This repository contains code for language modeling using LSTM and AWD-LSTM (ASGD Weight-Dropped LSTM) architectures, trained on the WikiText-2 dataset. The goal of this project is to explore the performance improvements gained by applying advanced regularization and optimization techniques to a basic LSTM model, as introduced in the AWD-LSTM paper.
Language modeling is a critical task in natural language processing (NLP) that involves predicting the next word in a sequence given its preceding context. This project builds and evaluates two models for this task:
- Base Model: A traditional LSTM-based language model.
- Improved Model: An AWD-LSTM model that incorporates advanced regularization techniques like weight dropping, variational dropout, and optimization strategies such as ASGD to enhance performance and generalization.
The project uses the WikiText-2 dataset, which contains Wikipedia articles with a vocabulary size of around 33,000 words. It is commonly used for language modeling tasks because of its rich linguistic structure and long-range dependencies. The dataset is pre-tokenized and divided into training, validation, and test sets.

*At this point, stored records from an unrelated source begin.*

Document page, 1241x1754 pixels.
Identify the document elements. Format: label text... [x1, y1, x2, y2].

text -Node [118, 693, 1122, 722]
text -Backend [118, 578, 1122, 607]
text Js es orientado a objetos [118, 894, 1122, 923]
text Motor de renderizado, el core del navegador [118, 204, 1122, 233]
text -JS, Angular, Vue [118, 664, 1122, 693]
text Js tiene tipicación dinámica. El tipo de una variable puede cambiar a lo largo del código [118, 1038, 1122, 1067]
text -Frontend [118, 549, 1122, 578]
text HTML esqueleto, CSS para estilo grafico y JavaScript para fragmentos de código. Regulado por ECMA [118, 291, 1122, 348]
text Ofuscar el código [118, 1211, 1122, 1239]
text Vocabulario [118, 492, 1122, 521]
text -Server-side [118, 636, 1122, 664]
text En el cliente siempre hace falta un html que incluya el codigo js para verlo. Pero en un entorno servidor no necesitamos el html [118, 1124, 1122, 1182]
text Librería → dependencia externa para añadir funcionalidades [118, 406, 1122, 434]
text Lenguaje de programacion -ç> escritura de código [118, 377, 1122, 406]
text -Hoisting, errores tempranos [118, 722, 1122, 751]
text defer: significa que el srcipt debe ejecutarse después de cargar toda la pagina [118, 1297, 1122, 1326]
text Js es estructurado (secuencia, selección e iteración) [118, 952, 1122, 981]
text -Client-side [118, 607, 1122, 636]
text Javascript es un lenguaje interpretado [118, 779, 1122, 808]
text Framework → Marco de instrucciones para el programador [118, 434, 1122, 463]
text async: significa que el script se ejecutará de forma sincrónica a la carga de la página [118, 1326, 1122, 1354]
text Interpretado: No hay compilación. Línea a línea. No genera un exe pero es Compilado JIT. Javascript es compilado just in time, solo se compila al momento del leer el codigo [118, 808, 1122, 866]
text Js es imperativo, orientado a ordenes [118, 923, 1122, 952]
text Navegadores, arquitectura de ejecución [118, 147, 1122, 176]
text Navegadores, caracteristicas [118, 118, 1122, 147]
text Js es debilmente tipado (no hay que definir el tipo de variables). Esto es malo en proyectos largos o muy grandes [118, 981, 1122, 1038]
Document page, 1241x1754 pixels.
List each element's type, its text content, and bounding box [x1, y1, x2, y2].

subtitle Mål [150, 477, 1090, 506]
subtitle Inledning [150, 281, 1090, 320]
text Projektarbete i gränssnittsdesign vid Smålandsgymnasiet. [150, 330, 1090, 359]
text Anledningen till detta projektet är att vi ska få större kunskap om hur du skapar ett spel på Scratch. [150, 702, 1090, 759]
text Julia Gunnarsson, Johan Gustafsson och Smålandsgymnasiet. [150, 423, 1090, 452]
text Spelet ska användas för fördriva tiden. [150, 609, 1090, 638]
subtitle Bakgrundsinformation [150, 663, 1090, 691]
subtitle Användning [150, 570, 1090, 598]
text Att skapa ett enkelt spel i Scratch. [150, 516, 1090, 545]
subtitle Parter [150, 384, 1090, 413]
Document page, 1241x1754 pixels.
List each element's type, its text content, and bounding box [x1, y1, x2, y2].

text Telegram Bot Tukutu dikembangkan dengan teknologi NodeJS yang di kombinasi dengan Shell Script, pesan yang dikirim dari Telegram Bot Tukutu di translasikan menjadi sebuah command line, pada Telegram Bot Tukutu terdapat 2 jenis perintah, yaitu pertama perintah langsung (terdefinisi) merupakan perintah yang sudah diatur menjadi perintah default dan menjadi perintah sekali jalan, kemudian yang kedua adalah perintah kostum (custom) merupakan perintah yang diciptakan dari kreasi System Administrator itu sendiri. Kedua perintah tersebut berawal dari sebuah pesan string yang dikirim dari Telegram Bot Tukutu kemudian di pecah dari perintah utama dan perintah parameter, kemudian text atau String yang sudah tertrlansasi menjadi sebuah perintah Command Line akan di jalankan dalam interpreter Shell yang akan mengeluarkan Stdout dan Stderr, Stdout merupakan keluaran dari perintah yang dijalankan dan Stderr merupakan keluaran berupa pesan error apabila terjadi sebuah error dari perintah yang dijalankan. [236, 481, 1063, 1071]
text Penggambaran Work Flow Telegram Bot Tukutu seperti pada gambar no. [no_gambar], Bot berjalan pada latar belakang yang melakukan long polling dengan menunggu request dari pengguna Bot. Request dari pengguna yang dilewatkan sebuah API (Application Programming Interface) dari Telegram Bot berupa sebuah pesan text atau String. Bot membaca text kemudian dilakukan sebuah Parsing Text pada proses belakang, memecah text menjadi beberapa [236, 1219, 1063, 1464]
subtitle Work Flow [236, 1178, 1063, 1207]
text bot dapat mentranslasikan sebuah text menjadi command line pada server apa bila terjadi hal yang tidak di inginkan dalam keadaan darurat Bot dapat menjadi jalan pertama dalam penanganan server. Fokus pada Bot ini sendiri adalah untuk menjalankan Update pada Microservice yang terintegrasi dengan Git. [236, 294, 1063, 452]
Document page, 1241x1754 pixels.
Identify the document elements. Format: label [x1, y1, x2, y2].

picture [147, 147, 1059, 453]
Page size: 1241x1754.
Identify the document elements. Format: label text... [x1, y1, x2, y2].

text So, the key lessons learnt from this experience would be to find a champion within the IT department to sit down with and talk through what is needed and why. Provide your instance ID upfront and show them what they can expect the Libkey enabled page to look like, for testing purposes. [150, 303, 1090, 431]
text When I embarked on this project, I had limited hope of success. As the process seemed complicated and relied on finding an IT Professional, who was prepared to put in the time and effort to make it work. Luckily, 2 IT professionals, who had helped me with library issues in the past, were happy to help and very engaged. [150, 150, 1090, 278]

- Training set: ~2 million tokens
- Validation set: ~200,000 tokens
- Test set: ~200,000 tokens
The base model is a two-layer LSTM network. LSTM (Long Short-Term Memory) networks are a type of recurrent neural network (RNN) that can capture long-term dependencies in sequential data, making them suitable for language modeling tasks.
Key Features:
- Two-layer LSTM
- Fully connected layer for word prediction
- Trained using cross-entropy loss and evaluated with perplexity
The AWD-LSTM model improves upon the base LSTM model by introducing several key techniques from the 2017 paper "Regularizing and Optimizing LSTM Language Models" by Stephen Merity et al. These include:
- Weight Dropping: Dropout applied to the LSTM’s recurrent weights to prevent overfitting.
- ASGD: Averaged Stochastic Gradient Descent to smooth training and prevent overfitting.
- Variational Dropout: Dropout applied consistently across time steps in the LSTM, ensuring temporal consistency.
- Weight Tying: Sharing weights between the input embedding and output layers to reduce model size and improve generalization.
The models were evaluated using perplexity, a metric that measures the uncertainty of the model in predicting the next word in the sequence. Lower perplexity indicates better performance.
| Model | Validation Perplexity | Test Perplexity |
|---|---|---|
| LSTM (Base) | 128.3 | 121.7 |
| AWD-LSTM | 80.27 | 77.11 |
The AWD-LSTM model significantly outperformed the base LSTM model, demonstrating the effectiveness of the advanced regularization techniques.